World peace and a piece of bread 

The world of culinary had changed since Chef Michael’s days in the kitchen. The growth and the acceptance in food diversity is something that Chef Michael welcomes wholeheartedly. Chef Michael thoroughly agreed with TasTao’s philosophy that taste and food can connect the world. Many people in the world are more and more curious when it comes to other country’s cuisine and he believes that food could be one of the factors that could bring peace to the world.


“I think it’s hard to hate someone of a nationality or color or race if you’re eating their food. Food is such a wonderful leveler, food unites, and food does not divide. To me that is such a wonderful thing, the world united through food. What better way of promoting peace in this world than eating together. You know the old phrase ‘breaking bread together’, I think it’s a good analogy because when you are sharing a meal with someone you can’t have them as your enemy anymore.”



Special school 

Other than his culinary expertise Chef Michael also have many experiences in education. He even got a Master degree in adult education. Many years ago, Chef Michael was the founding principal of The Blue Mountains Hotel Management School; a school that adopted a unique teaching concept which was a “lived in campus”. The school worked as an operating hotel where students from different fields served each other as they would in real life. Culinary students would work in the restaurant of the hotel and hospitality students would work as staffs that serve fellow students. They even implemented a salary system called the “Blue Mountain Dollars” where students can use it to buy any necessity.


“We used to do room service and part of the service was delivery to the various officers including myself.
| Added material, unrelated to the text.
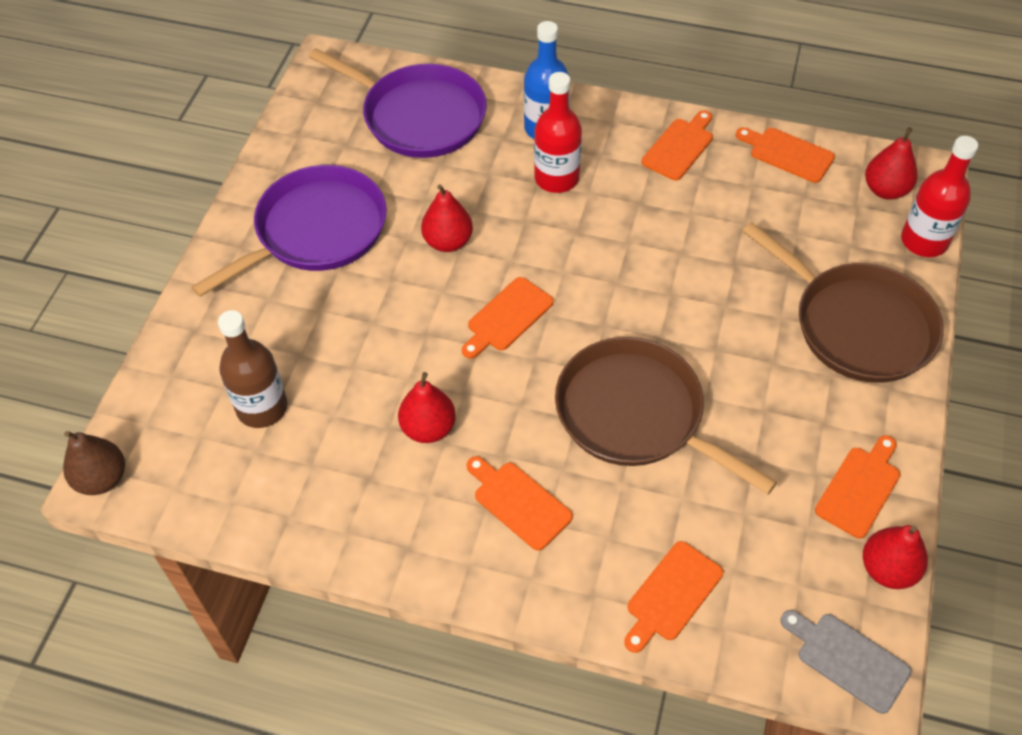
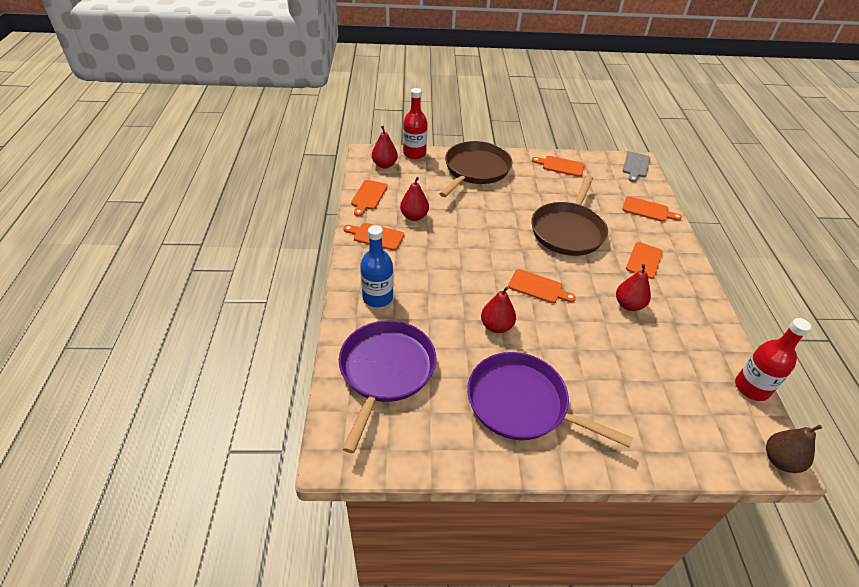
camera: 110 degrees left, 10 degrees down
(262, 408) = (671, 387): brown bottle -> none
(556, 178) = (421, 285): red bottle -> red bottle (751, 388)
(887, 569) = (592, 158): red pear -> red pear (414, 216)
I’m a coffee fanatic and so every time they would send down a pot of coffee to my office. They would always make sure that my coffee was okay because I kept saying to them that ‘life is too short to drink instant coffee’. One day I was wandering through the school, I used to be one of those principals who would wander through the campus, and I walked into the pantry where a young man was working. For some reason, he was blushing because he was trying to hide a sign which was pinned to the wall of the pantry. So I asked him to stand aside and I looked at the sign and it said ‘instant coffee to the principal means instant dismissal from the Blue Mountains’. I was just laughing because apparently the students understood my philosophy and tried to warn people not to take shortcuts.”
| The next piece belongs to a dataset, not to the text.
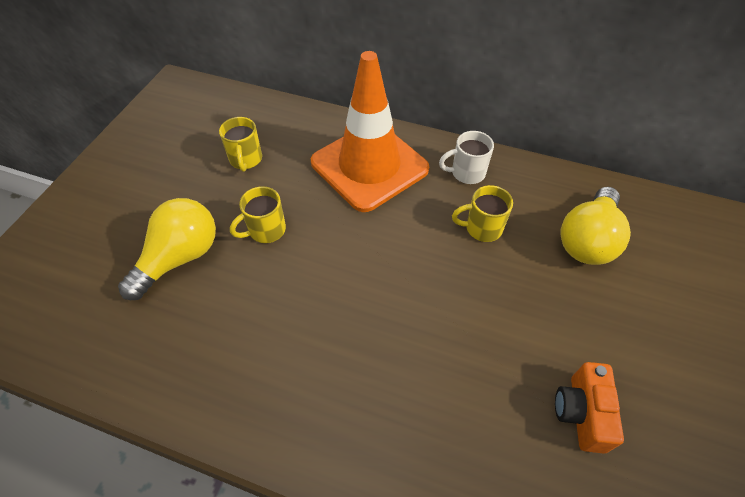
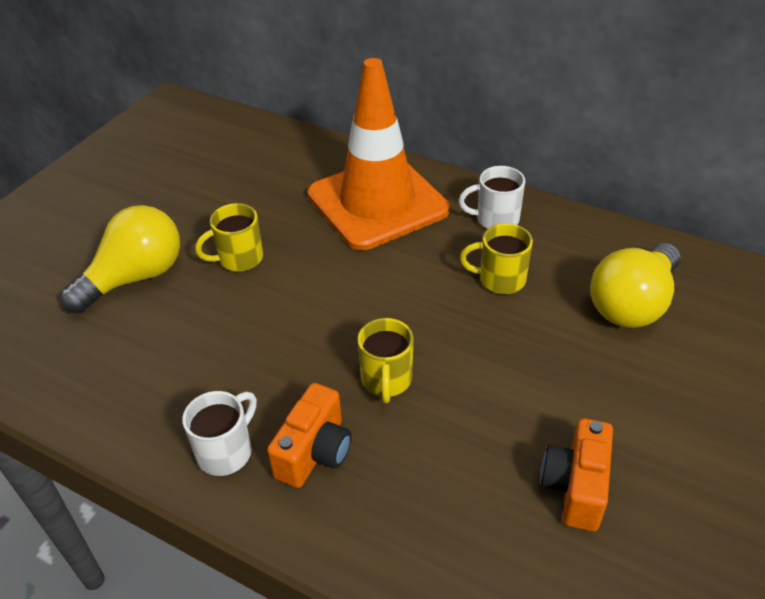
camera: 10 degrees right, 10 degrees down
(246, 160) = (233, 185): yellow mug -> yellow mug (386, 380)
(293, 418) = (226, 451): none -> white mug
(367, 409) = (315, 452): none -> orange camera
To love and be loved in return

Chef Michael shared a little bit about his personal life especially about his late life-companion, Wendy; a great medical doctor who unfortunately couldn’t cook. For years Chef Michael cooked for her even whenever he was on duty to go to another country he would still fill up the refrigerator with food so that she could still enjoy his cooking. Every night they would eat dinner together at 7 pm, and even though Wendy has been gone for nine years, Chef Michael still eats dinner every day at 7. While sharing about her, it was not grief that laced his words but love and care. And Chef Michael couldn’t be happier to share a story about “the love of his life”.
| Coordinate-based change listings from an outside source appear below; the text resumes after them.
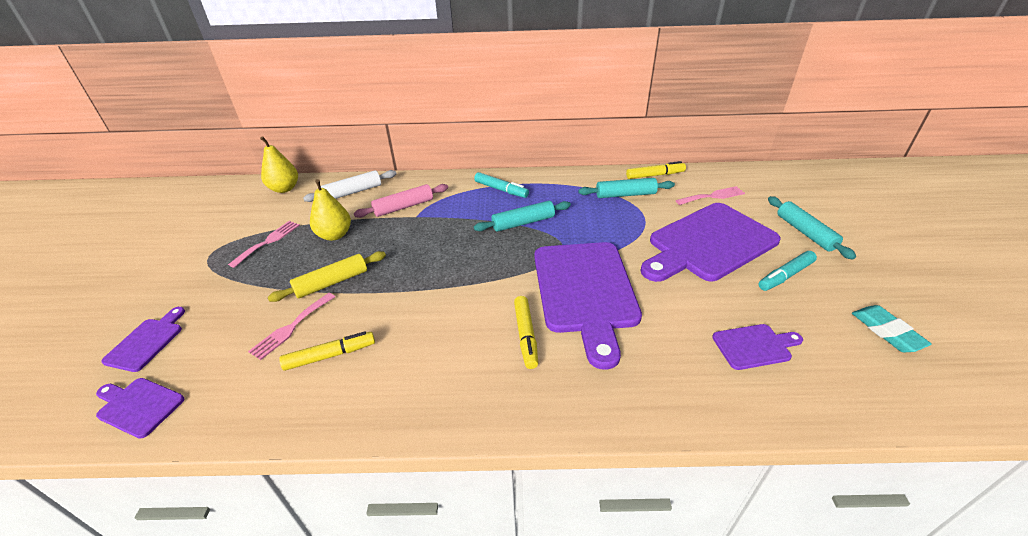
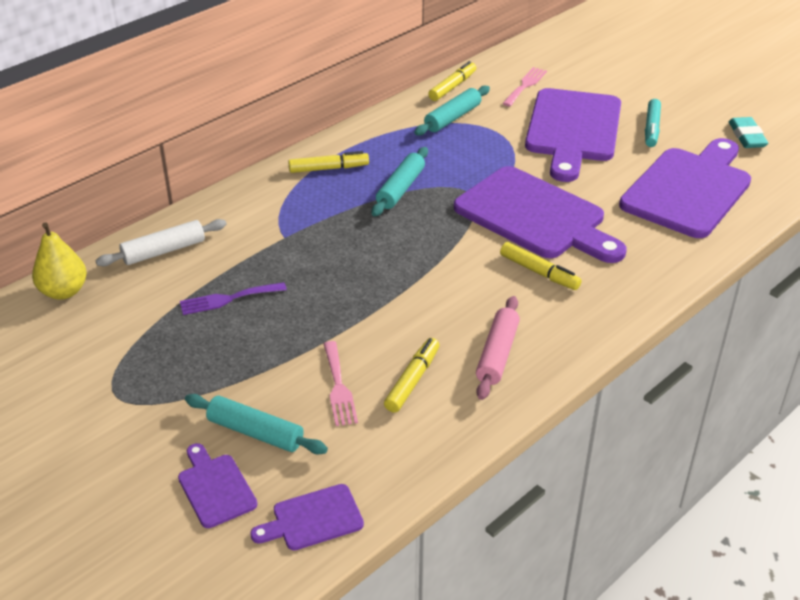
camera: 45 degrees left, 0 degrees up
(268, 241) = (162, 346): pink fork -> none
(332, 282) = (308, 335): yellow rolling pin -> none
(334, 235) = (228, 299): yellow pear -> purple fork
(353, 192) = (164, 251): white rolling pin -> white rolling pin turned 45 degrees clockwise
(403, 207) = (254, 235): pink rolling pin -> pink rolling pin (497, 354)
(501, 190) = (328, 169): turquoise marker -> yellow marker
(754, 346) = (688, 189): purple cutting board -> purple cutting board, size x2.18
(805, 232) = (626, 86): turquoise rolling pin -> turquoise rolling pin (255, 432)
(886, 332) = (747, 136): turquoise eraser -> turquoise eraser turned 60 degrees clockwise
“I’ll give you Wendy’s definition of my specialty. We would be traveling somewhere maybe overseas and when arrived home Wendy would look in the cupboard or in the fridge and she would say that we have nothing to eat at home. But by seven o’clock we would have a wonderful meal and she would always say “I don’t know how you do it”. So I suppose my specialty is creating something out of nothing. Unfortunately, it’s a thing that happens in life, you lose people. Wendy is the love of my life and you know I still talk to her every day.”



Beautiful soul

Chef Michael is a living proof that anybody can have a beautiful life even when they were born amongst the dust of war. His beautiful soul shines through his comforting words and warm personality. During the interview Chef Michael preached of the importance of Passion, not in just cooking but in life. Chef Michael continues to this day to live his life the best he can, inspiring young chefs and many other people all over the world. 

Yes, Chef Michael is definitely still full of life and he had lived his life to the fullest.